Configure Custom Query-Based Sampling for Tables

As a Data Source Admin, you can specify custom queries for sampling individual tables:

  1. On the Per-Object Parameters tab, navigate to the table level of your data source by clicking the name of a schema object that contains the table you want.

  2. Locate the table and open the sampling query editor by clicking the pencil icon in the Sampling Query column.

    ../../_images/SamplingForOCF_SamplingQuery.png
  3. Add the custom query in the query editor and save it. The next sampling job will use this query to sample the table.

    ../../_images/SamplingForOCF_SamplingQuerySave.png

Note

There is no SQL validation for the custom sampling queries. Any errors will be logged in the Sampling Job Status table on the Data Sampling tab. We recommend test-running and troubleshooting custom queries in Compose before saving it in the catalog and running the sampling job.

Configure Custom Query-Based Profiling for Columns

Ensure you have enabled Profiling V2 (Enable Profiling V2).

To specify custom queries for profiling individual columns:

  1. On the Per-Object Parameters tab, navigate to the column you want to profile by clicking the name of the table object that contains this column.

  2. Locate the column and in the Profiling Query column, click the pencil icon to open the query editor.

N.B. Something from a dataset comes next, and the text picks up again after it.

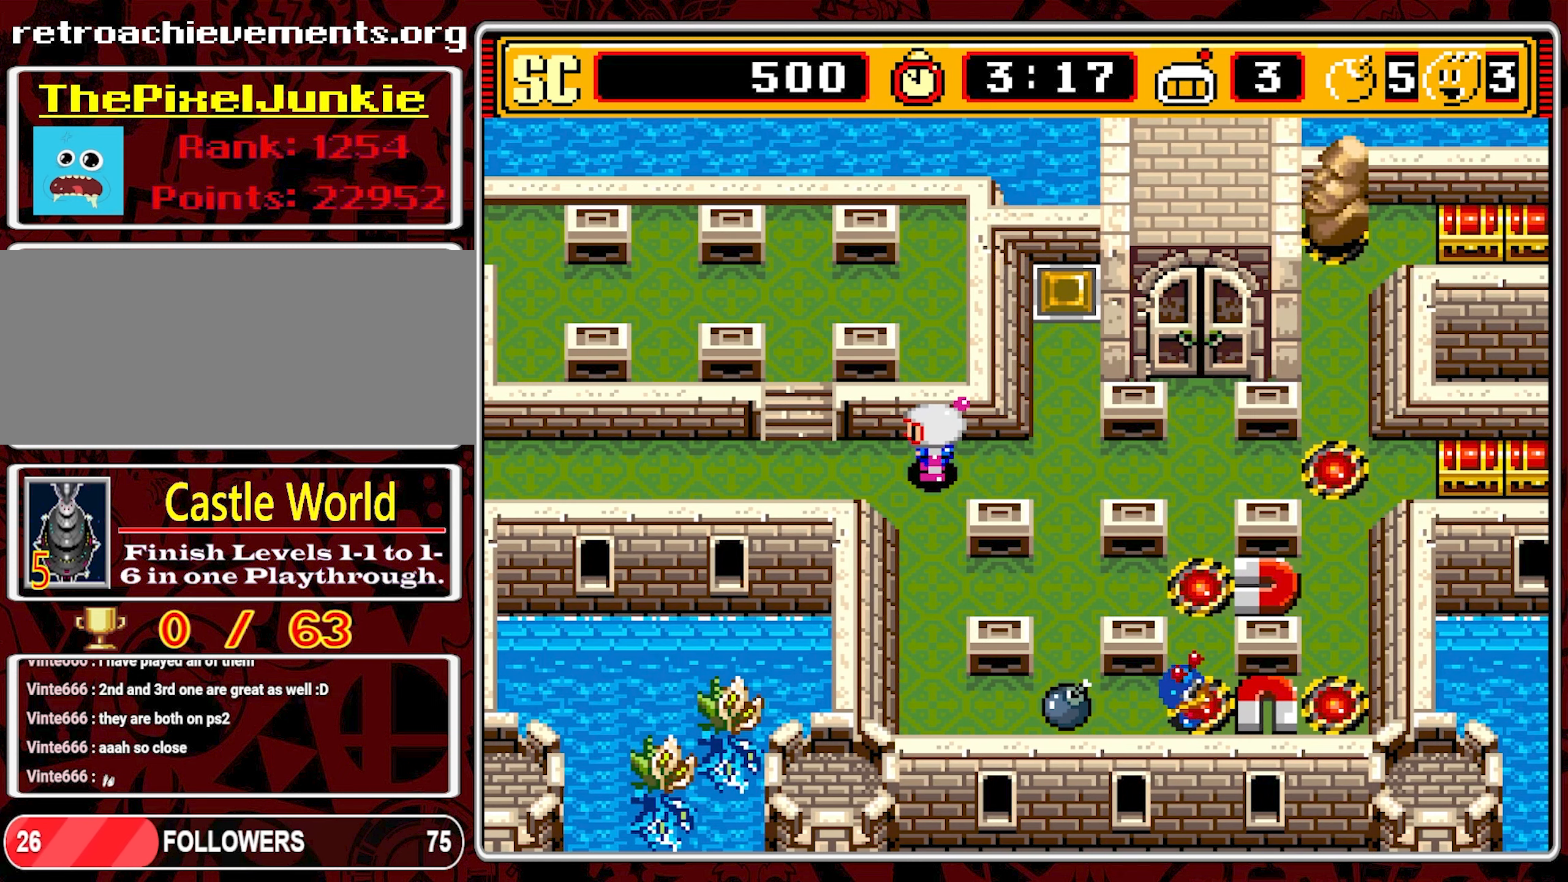
{"buttons": [], "events": [[83, "DPAD_LEFT", "down"], [300, "DPAD_LEFT", "up"]]}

    ../../_images/SamplingForOCF_ProfilingQuery.png
  3. In the query editor, provide a custom query and click Save. The next profiling job you run for this column will use the saved query to profile the column.

    Note

    Individual column profiling queries on the Per-Object Parameters tab take precedence over default profiling queries and custom profiling queries on the Custom Settings tab.

Customize the Default Profiling Queries

Ensure you have enabled Profiling V2 (Enable Profiling V2).

The Custom Settings tab allows customizing the default queries for profiling all columns.

By default, Alation runs default queries to profile columns, with variations for numeric and non-numeric data types.

../../_images/SamplingForOCF_CustomSettings.png

You can customize these queries and the statistics that will be displayed on the Overview tab of the column catalog page.

../../_images/ColumnProfiling_09.png

The profiling queries depend on the data source type. An example is given below.

Numeric Columns

SELECT
  MIN({column_name}) AS MIN,
  MAX({column_name}) AS MAX,
  AVG({column_name}) AS MEAN,
  (COUNT(*) - COUNT({column_name})) AS "#NULL",
  (CASE WHEN COUNT(*) > 0 THEN ((COUNT(*) - COUNT({column_name})) * 100.0 / COUNT(*)) ELSE 0.0 END) AS "%NULL"
FROM {schema_name}.{table_name};

Non-numeric Columns

SELECT
  (SUM
    (CASE WHEN {column_name} IS NULL THEN 1 ELSE 0 END)) AS "#NULL",
  (CASE WHEN COUNT(*) > 0 THEN
    ((((SUM(CASE WHEN {column_name} IS NULL THEN 1 ELSE 0 END))) * 100.0 / count(*)) ) ELSE 0.0 END ) AS "%NULL",
  (SUM(CASE WHEN {column_name} = '' THEN 1 ELSE 0 END) ) AS "#EMPTY",
  (CASE WHEN COUNT(*) > 0 THEN
    (((SUM(CASE WHEN {column_name} = '' THEN 1 ELSE 0 END)) * 100.0 / count(*))) ELSE 0.0 END) AS "%EMPTY"
FROM {schema_name}.{table_name};

Important

The profiling query templates always contain the variables {column_name}, {schema_name}, and {table_name}. For some databases, {schema_name} may not be required. More information and examples are available in the documentation for specific OCF connectors.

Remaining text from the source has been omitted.